[Prompt]
Give the lines again exactly as they appear below, from the line with "L’outil suit le fil de l" to the line with "conditions normales. Toutefois, lors de pério", both included, and only those lines. Leave every picture out.

[Available data]

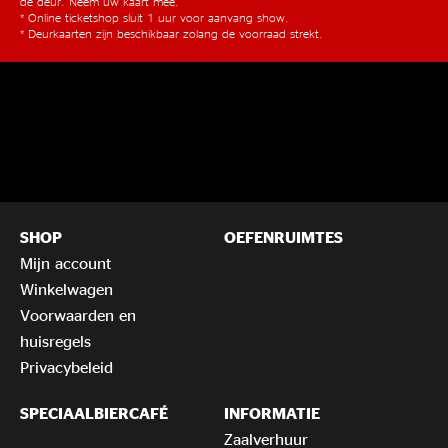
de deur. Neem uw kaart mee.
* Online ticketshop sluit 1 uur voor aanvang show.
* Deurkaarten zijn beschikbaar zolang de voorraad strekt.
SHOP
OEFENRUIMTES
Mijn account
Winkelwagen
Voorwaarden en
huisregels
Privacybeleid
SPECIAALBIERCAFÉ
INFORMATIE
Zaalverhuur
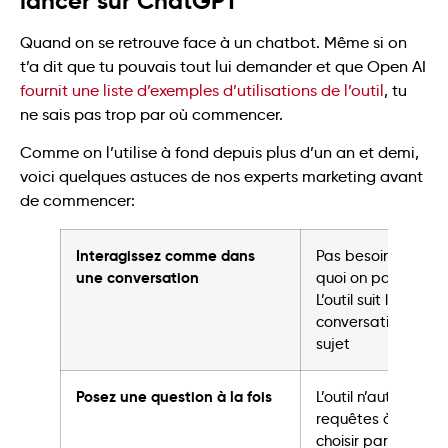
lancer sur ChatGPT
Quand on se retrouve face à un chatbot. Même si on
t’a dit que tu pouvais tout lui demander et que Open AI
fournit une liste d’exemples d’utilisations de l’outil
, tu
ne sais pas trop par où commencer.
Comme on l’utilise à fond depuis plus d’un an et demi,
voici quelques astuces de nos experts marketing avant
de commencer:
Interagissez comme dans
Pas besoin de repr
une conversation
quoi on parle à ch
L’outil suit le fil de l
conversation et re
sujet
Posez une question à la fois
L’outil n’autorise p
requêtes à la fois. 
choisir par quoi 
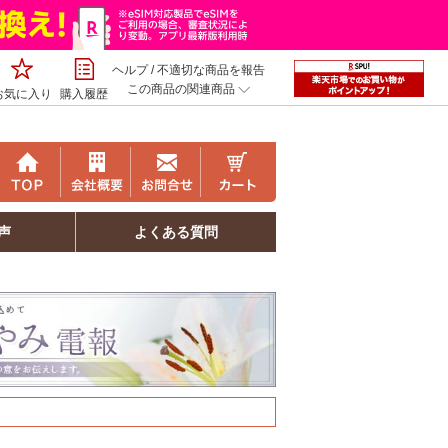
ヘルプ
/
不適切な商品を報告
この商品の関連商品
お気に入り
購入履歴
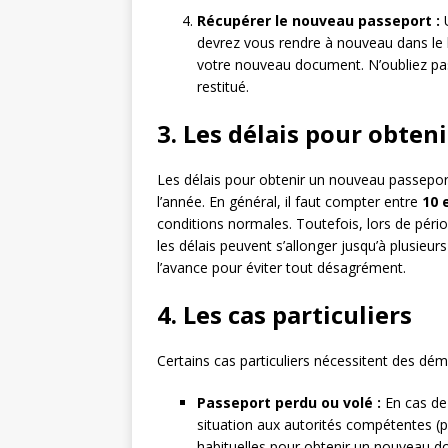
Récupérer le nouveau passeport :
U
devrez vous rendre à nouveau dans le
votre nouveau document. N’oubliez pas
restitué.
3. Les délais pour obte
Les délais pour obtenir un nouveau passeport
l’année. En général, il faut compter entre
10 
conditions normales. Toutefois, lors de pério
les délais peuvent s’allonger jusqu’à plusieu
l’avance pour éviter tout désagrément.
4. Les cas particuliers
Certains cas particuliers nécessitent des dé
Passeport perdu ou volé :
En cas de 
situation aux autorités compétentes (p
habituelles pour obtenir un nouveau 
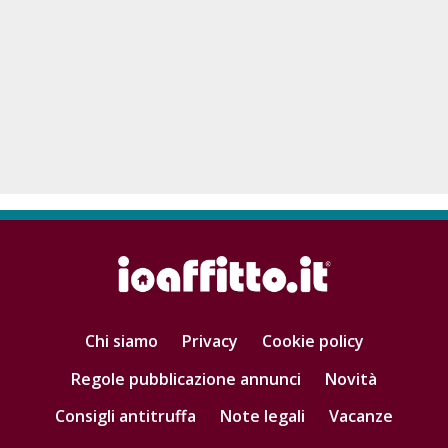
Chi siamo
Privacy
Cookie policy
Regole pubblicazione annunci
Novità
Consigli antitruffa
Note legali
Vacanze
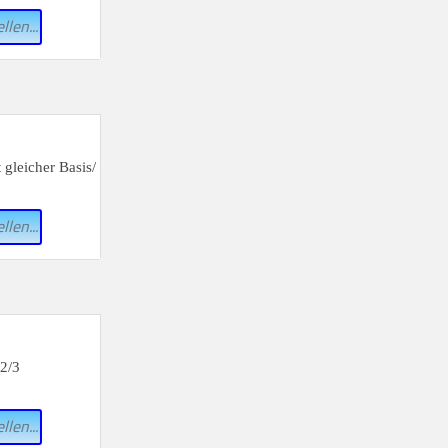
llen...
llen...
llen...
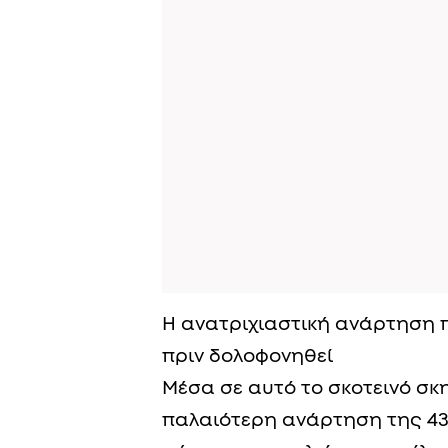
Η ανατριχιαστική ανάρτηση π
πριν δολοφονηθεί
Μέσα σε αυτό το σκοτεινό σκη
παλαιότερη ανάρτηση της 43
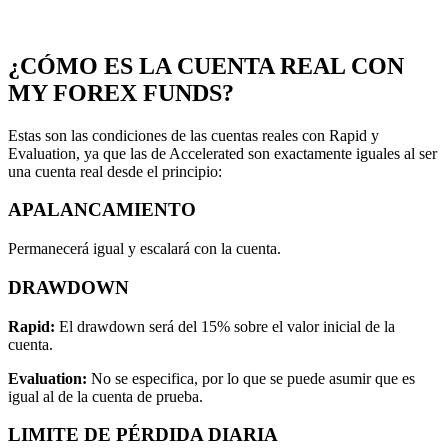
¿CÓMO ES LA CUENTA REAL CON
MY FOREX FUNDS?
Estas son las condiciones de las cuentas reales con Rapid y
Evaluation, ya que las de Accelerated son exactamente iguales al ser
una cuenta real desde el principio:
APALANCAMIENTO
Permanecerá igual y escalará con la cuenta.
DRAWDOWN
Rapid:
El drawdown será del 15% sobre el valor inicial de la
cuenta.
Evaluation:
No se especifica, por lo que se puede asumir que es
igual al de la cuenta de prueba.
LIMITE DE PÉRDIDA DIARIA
...
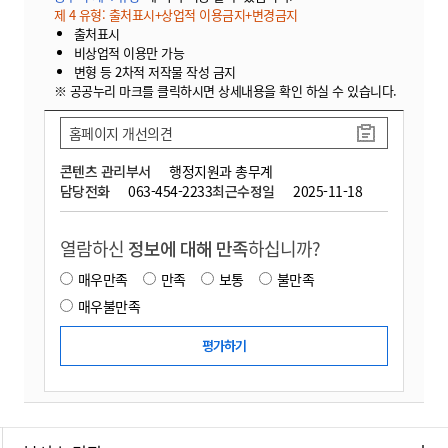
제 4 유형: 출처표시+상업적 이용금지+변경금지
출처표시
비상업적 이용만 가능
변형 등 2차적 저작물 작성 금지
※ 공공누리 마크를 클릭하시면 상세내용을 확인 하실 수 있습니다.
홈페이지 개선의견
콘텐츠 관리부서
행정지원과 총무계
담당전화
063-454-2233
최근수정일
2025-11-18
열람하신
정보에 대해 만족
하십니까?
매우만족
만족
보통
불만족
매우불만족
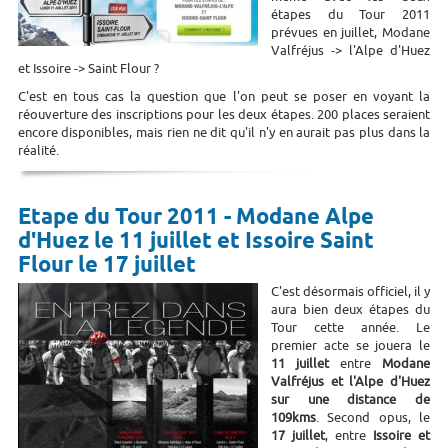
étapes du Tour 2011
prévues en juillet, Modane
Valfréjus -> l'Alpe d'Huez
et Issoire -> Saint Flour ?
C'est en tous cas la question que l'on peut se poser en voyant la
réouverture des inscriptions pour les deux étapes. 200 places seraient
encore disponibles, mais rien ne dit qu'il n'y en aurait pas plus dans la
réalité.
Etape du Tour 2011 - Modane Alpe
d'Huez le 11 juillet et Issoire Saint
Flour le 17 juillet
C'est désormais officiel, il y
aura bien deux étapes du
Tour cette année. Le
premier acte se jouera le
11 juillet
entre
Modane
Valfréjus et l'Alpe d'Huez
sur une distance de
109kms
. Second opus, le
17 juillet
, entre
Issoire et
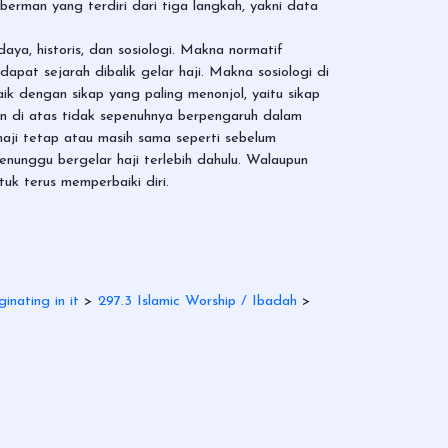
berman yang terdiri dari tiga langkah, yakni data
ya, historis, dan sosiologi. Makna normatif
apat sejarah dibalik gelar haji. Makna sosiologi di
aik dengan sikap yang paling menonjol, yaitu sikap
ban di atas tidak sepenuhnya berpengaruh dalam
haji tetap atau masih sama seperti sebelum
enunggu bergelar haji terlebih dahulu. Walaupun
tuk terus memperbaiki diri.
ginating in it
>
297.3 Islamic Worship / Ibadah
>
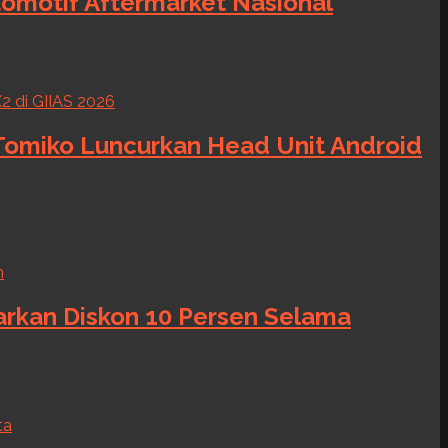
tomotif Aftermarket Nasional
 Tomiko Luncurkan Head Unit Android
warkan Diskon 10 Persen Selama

[Expected answer]
L’outil suit le fil de l
conversation et re
sujet
Posez une question à la fois
L’outil n’autorise p
requêtes à la fois. 
choisir par quoi 
ヘルプ
/
不適切な商品を報告
この商品の関連商品
お気に入り
購入履歴
Récupérer le nouveau passeport :
U
devrez vous rendre à nouveau dans le
votre nouveau document. N’oubliez pas
restitué.
3. Les délais pour obte
Les délais pour obtenir un nouveau passeport
l’année. En général, il faut compter entre
10 
conditions normales. Toutefois, lors de pério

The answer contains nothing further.